§ **Material provided**
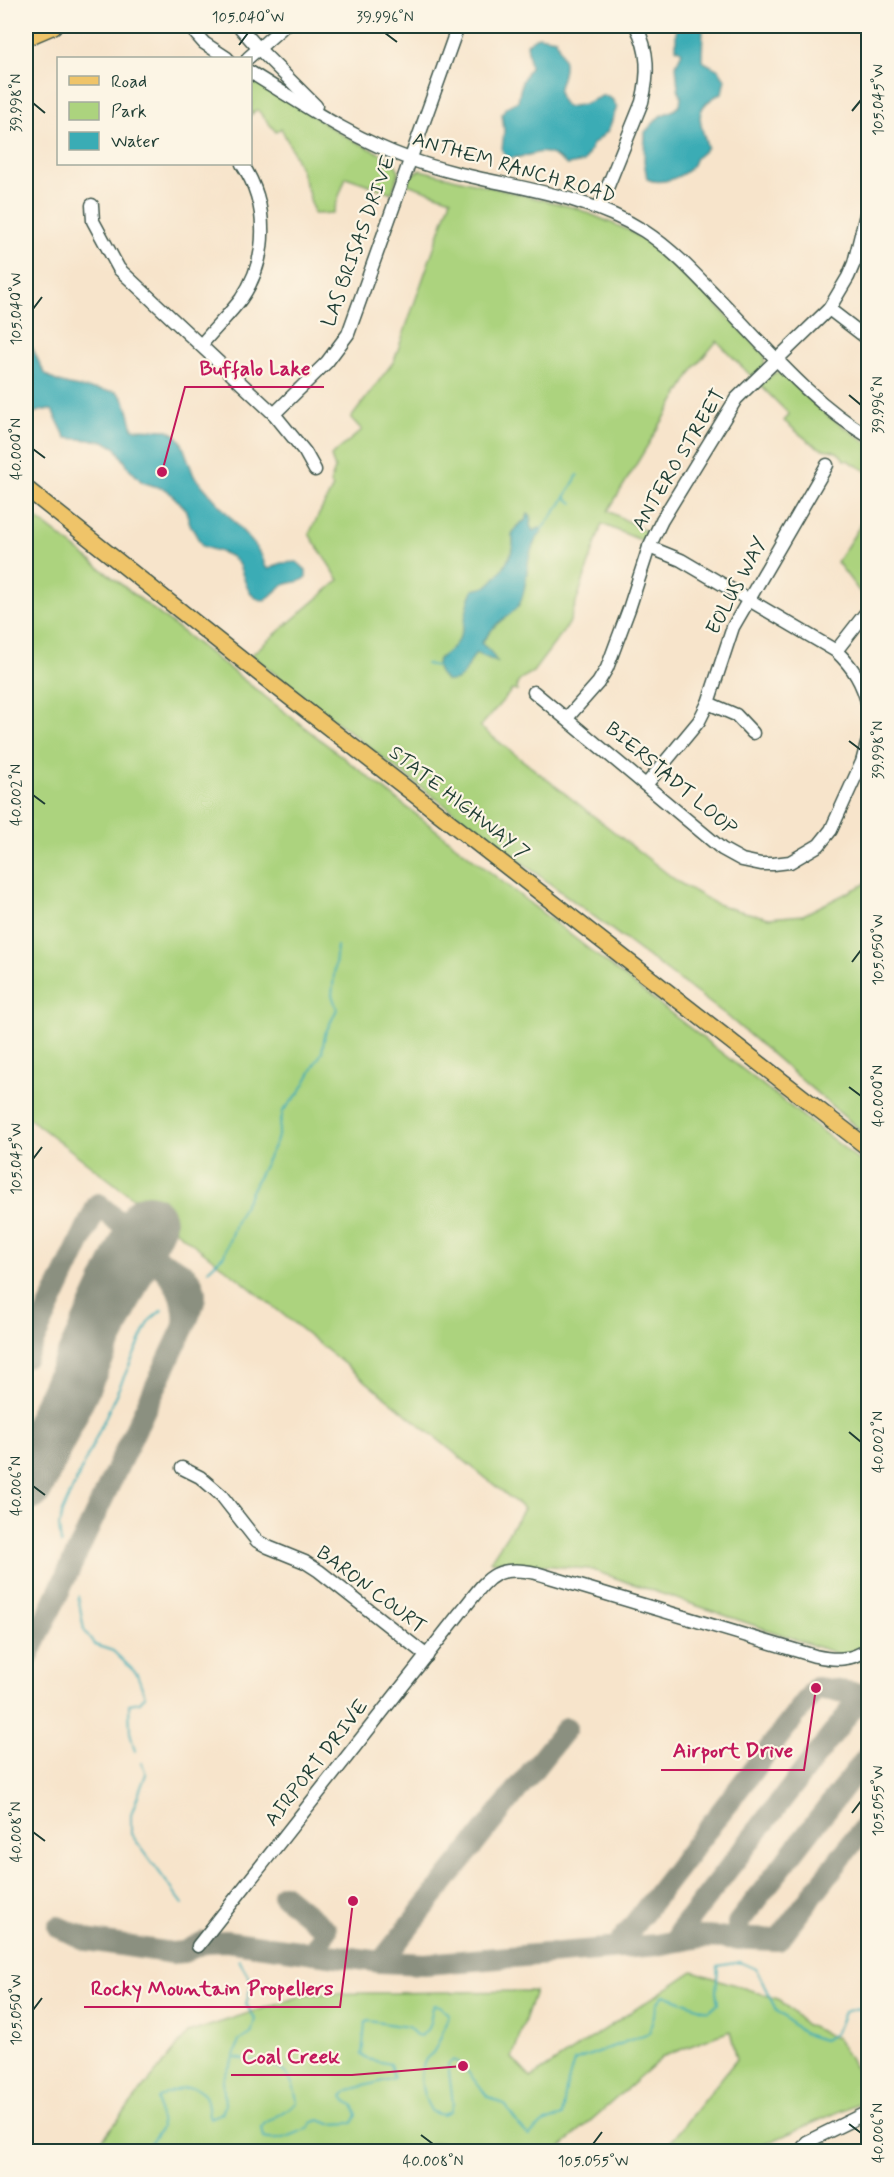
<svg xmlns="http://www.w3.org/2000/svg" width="894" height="2177" viewBox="0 0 894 2177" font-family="Mynerve,sans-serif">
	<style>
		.green { fill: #acd37e; stroke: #668859; stroke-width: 1.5 }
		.water { fill: #3aacb5; stroke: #2c7474; stroke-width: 1.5 }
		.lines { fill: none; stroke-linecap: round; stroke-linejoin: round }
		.stream { stroke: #3aacb5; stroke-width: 2 }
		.taxiway { stroke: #8b9080; stroke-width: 22 }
		.runway { stroke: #8b9080; stroke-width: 56 }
		.minor-casing { stroke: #3f564b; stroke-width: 15 }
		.major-casing { stroke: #3f564b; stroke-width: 18 }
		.minor { stroke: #fff; stroke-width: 12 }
		.major { stroke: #efc469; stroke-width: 15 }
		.ticks { fill: none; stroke: #1f3d34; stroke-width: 2 }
		.labels { text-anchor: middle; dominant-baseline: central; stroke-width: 4.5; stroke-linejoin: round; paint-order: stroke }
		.street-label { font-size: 20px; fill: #1f3d34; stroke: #fcf5e5 }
		.leader { fill: none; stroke: #c2185b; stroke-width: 2 }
		.callout-dot { fill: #c2185b; stroke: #fcf5e5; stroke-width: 2 }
		.callout-label { font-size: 21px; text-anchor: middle; font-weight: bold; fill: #c2185b; stroke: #fcf5e5; stroke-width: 4.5; stroke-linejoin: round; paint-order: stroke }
		.neatline { fill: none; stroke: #1f3d34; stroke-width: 2 }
		.ticks-label { font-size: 15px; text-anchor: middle; fill: #1f3d34 }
	</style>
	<rect width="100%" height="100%" fill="#fcf5e5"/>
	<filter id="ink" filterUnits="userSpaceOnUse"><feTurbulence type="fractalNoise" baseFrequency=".0167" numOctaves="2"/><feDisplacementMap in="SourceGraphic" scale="12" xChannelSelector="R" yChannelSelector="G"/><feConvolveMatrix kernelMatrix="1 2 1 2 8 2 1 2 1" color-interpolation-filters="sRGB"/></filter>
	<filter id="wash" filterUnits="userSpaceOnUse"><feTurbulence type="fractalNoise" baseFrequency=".008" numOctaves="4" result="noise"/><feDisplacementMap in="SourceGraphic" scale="24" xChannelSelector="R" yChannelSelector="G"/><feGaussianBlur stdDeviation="1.35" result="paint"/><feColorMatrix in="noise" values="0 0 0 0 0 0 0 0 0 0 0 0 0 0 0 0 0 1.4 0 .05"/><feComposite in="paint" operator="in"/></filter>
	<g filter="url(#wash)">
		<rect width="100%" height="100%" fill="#f7e4cb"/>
		<g class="green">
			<path d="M251,75l90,59 52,26 6,11 -7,22 -46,-16 -13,36 -19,1c-7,-31 -17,-57 -33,-86l-5,4 -19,-23 -6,6z"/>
			<polygon points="420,170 576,208 628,230 649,243 682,269 765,355 764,367 752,377 717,341 695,367 608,511 650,533 645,542 602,524 569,624 533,672 522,678 517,684 517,691 512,690 480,727 678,882 714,903 736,910 769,918 803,915 865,884 868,877 868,1137 726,1015 402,773 251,655 339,580 309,534 333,487 330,483 335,469 331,456 362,430 351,418 394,361 451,199 407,184 411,175"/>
			<path d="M774,373h7l47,43 40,27v29l-21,-12h-3c-7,-13 -15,-8 -24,-12 -11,-5 -26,-19 -36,-27l5,-7 -29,-29z"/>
			<polygon points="26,510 868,1167 868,1664 589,1569 490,1561 524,1509 239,1279 26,1116"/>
			<polygon points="868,513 868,603 837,562"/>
			<polygon points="693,1971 780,2000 805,2024 837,2039 868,2089 868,2099 749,2151 663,2151 737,2059 730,2031 664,2056 570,2139 559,2151 504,2151 478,2146 436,2143 395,2152 99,2152 97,2146 188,2033 307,1994 535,1991 512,2058 531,2078"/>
		</g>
		<g class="water">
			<path d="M676,26h27l-1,35 17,9 6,9 -3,14c-31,15 -22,26 -15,54 -3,5 -6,6 -10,10 -4,4 -1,4 -5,9 -9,11 -31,20 -45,13l-3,-18 1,-29 15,-16 14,-6 6,-5 1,-9 -3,-8 -2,-23 6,-13 -6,-4z"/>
			<path d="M538,36l18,3c2,8 7,16 8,24 2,20 -15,25 3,44l17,-3 20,-9 8,4 5,8 -9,24 -15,13 -9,18 -17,3c-5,-4 -11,-9 -17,-11 -14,-6 -25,7 -44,3l-4,-7 2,-19 -2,-17 4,-7 12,-6 4,-20 8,-14 -3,-23z"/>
			<path d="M26,338c8,10 11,22 18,34 11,16 54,17 73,20 11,9 12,23 16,37l35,1 8,5 5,6 13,35 59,67 9,13 3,10 4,3 12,-6 16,-1 9,8v8c-8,6 -16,3 -24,8 -7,4 -10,10 -17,14 -21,0 -19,-25 -28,-38 -6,-9 -25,-12 -35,-16l-12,-22 -5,-16 -18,-18 -25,-8 -13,-14 -13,-20 -12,-7 -38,-3 -14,-28h-8l-18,5z"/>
			<path d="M528,514l3,2 -1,10 3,5 7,-3 2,4c-20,22 -11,46 -22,71 -5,10 -16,14 -24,22 -5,5 -10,13 -15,18l9,8 7,11 -21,-9c-10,12 -10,30 -29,28 -8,-6 -12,-12 -9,-22 34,-22 21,-37 35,-69 5,-2 10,-1 14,-4 12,-10 31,-35 25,-50 3,-9 6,-12 14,-16z"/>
		</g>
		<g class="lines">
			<g class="stream">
				<polyline points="566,498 573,503"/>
				<polyline points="541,530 561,504 578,475"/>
				<polyline points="426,664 436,666"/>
				<polyline points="208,1270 224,1255 236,1221 277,1140 283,1111 300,1092 322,1052 325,1034 337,1009 332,995 337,946"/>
				<polyline points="61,1544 59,1526 62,1512 150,1320 162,1310"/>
				<polyline points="78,1596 84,1630 95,1645 113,1651 137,1674 145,1696 140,1702 129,1704 130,1732 135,1751"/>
				<polyline points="142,1763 146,1774 131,1814 131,1834 183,1904"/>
				<polyline points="234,2056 239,2041 251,2034 255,2019 246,2004 252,1982 239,1960"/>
				<path d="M144,2152l17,-24 -3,-29c10,-8 36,-18 46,-5 5,7 3,16 6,24l12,-5 3,-7 -2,-27 11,-21c33,5 59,4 63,45l-33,21 -2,4 2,10c15,5 32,-5 46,-11l1,-4 8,-3 11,4 23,-1 4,-8 -4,-10 -7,-4 -3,-5 6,-6 45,-12 -4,-14 -23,-5 -5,-4 3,-32 3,-2 40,6 8,8 5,1c14,-12 7,-18 13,-31l6,1 9,8c-5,13 -8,26 -15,37 -2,4 -7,5 -9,10 -8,17 -2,37 7,51l10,3 8,-3 3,-8 -5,-40 6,-4 9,6 24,30 19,10 11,17 12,13 14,-13 19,-7 4,-27 8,-28 75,-28 9,-31 6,-7 45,16 9,-8 -2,-11 2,-26 22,-4 16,7 20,41 28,24 19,6 12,-6 9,-22 14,-4 10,7"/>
			</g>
			<g class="taxiway">
				<path d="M158,1264c17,14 29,40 26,61"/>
				<polyline points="26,1357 98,1204 140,1241"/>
				<path d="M26,1661l162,-343c2,-7 7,-15 7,-22 1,-27 -41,-36 -60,-45"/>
				<polyline points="283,1895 326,1930 314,1953"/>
				<polyline points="58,1927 87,1940 172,1953 184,1952 204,1942 226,1941 381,1962 425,1964 657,1945 700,1937 778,1940 868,1822"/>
				<polyline points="739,1939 738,1923 868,1756"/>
				<polyline points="677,1941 680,1931 863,1695"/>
				<polyline points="616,1948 816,1688 868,1695"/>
				<polyline points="381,1962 566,1728"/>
			</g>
			<polyline class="runway" points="26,1484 148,1222"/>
		</g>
	</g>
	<g filter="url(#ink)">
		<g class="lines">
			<defs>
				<g id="minor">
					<polyline points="189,26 204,43 227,58"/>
					<polyline points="239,26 259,49 316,106"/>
					<polyline points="248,58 284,26"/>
					<path d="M250,72c52,32 103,67 160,87 76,28 164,28 234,72 28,18 51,43 74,67 47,48 92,104 150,138"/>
					<polyline points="92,205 93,221 119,269 274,414 305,452 315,470"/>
					<path d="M599,208l43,-106c7,-28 7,-51 -6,-76"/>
					<polyline points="829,309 868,339"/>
					<path d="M201,345c13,-16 28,-30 40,-46 28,-40 28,-95 1,-135"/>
					<polyline points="274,414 327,362 348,334 458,26"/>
					<path d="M649,547l32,13 155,91c17,16 27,32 32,55"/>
					<polyline points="836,651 868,610"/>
					<polyline points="534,692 722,849 742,860 761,864 773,864 790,862 819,845 831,830 862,762 868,740"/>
					<polyline points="708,703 736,715 753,733"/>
					<polyline points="567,718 598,683 607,668 629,609 649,547 662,520 736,399 829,309 848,277 854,263 868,206"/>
					<polyline points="646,785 699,721 708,703 733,627 827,465"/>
					<polyline points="182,1468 200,1477 221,1495 257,1541 268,1547 305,1562 319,1571 427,1656"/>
					<path d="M198,1946l262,-333c26,-31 31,-50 76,-40l279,83c19,4 37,5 53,-7"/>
					<polyline points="800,2152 807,2142 868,2112"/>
				</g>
				<g id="major">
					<polyline points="26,38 54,26"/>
					<polyline points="26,488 261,675 868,1148"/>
				</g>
			</defs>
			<use href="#minor" class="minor-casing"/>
			<use href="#major" class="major-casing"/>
			<use href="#minor" class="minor"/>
			<use href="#major" class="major"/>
		</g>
	</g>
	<path class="ticks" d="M385,33l12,9M239,45l9,-12M33,103l12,10M852,111l9,-11M33,309l9,-12M849,395l12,10M33,449l12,9M849,741l12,9M33,795l12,9M852,962l9,-12M849,1087l12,9M33,1159l9,-12M849,1432l12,10M33,1486l12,9M852,1813l9,-12M33,1832l12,9M33,2010l9,-12M849,2124l12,9M421,2135l12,9M593,2144l9,-12"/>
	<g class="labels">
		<g class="street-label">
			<text transform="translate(514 168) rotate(16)">ANTHEM RANCH ROAD</text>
			<text transform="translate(359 241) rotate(-70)">LAS BRISAS DRIVE</text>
			<text transform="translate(679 460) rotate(-59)">ANTERO STREET</text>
			<text transform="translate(737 586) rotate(-62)">EOLUS WAY</text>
			<text transform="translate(671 779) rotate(40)">BIERSTADT LOOP</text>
			<text transform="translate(459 803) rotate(38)">STATE HIGHWAY 7</text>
			<text transform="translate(371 1590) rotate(37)">BARON COURT</text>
			<text transform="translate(317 1763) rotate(-52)">AIRPORT DRIVE</text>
		</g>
	</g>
	<path class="leader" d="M162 472L185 387H324M816 1688L804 1770H661M353 1901L340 2007H84M463 2066L352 2075H231"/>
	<g class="callout-dot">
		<circle cx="162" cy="472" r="6"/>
		<circle cx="816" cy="1688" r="6"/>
		<circle cx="353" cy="1901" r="6"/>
		<circle cx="463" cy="2066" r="6"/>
	</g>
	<g class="callout-label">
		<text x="255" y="375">Buffalo Lake</text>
		<text x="733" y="1757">Airport Drive</text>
		<text x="212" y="1995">Rocky Mountain Propellers</text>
		<text x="291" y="2063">Coal Creek</text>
	</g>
	<rect width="894" height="2177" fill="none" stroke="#fcf5e5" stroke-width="66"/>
	<rect x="57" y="57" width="195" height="108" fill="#fcf5e5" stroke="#a4ab9e" stroke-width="1.5"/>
	<rect x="69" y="76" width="30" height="9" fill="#efc469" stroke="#a4ab9e" stroke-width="1.5"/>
	<text x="111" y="87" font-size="18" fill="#1f3d34">Road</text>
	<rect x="69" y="102" width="30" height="18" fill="#acd37e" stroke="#a4ab9e" stroke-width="1.5"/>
	<text x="111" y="117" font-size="18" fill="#1f3d34">Park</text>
	<rect x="69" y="132" width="30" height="18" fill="#3aacb5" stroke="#a4ab9e" stroke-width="1.5"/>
	<text x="111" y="147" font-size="18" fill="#1f3d34">Water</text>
	<rect x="33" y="33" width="828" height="2111" class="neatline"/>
	<g class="ticks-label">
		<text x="248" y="22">105.040°W</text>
		<text x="385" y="22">39.996°N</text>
		<text transform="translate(878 100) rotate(-90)" y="5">105.045°W</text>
		<text transform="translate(16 103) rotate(-90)" y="5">39.998°N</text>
		<text transform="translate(16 309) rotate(-90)" y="5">105.040°W</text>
		<text transform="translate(878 405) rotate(-90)" y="5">39.996°N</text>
		<text transform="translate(16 449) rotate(-90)" y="5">40.000°N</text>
		<text transform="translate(878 750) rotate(-90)" y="5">39.998°N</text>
		<text transform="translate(16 795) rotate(-90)" y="5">40.002°N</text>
		<text transform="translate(878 950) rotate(-90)" y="5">105.050°W</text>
		<text transform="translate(878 1096) rotate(-90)" y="5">40.000°N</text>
		<text transform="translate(16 1159) rotate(-90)" y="5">105.045°W</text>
		<text transform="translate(878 1442) rotate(-90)" y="5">40.002°N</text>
		<text transform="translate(16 1486) rotate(-90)" y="5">40.006°N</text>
		<text transform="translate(878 1801) rotate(-90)" y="5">105.055°W</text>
		<text transform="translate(16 1832) rotate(-90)" y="5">40.008°N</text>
		<text transform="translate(16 2010) rotate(-90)" y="5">105.050°W</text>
		<text transform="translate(878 2133) rotate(-90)" y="5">40.006°N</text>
		<text x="433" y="2166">40.008°N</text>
		<text x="593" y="2166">105.055°W</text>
	</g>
</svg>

§ **Task requirements**
An exact copy of the lines above between the line holding "#3f564b; stroke-width: 18" and the line holding "middle; dominant-baseline: central;", inclusive, is the whole answer.

§ **Response**
		.major-casing { stroke: #3f564b; stroke-width: 18 }
		.minor { stroke: #fff; stroke-width: 12 }
		.major { stroke: #efc469; stroke-width: 15 }
		.ticks { fill: none; stroke: #1f3d34; stroke-width: 2 }
		.labels { text-anchor: middle; dominant-baseline: central; stroke-width: 4.5; stroke-linejoin: round; paint-order: stroke }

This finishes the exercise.